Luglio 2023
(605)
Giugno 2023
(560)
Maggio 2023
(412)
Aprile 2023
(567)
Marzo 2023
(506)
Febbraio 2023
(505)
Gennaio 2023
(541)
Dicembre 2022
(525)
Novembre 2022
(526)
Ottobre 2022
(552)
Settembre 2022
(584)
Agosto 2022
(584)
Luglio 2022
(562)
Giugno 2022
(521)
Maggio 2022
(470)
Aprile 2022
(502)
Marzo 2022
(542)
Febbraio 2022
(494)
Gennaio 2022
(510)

### Directions
Your task is to retype the data exactly, with no line missing.

### Task result
Luglio 2023
(605)
Giugno 2023
(560)
Maggio 2023
(412)
Aprile 2023
(567)
Marzo 2023
(506)
Febbraio 2023
(505)
Gennaio 2023
(541)
Dicembre 2022
(525)
Novembre 2022
(526)
Ottobre 2022
(552)
Settembre 2022
(584)
Agosto 2022
(584)
Luglio 2022
(562)
Giugno 2022
(521)
Maggio 2022
(470)
Aprile 2022
(502)
Marzo 2022
(542)
Febbraio 2022
(494)
Gennaio 2022
(510)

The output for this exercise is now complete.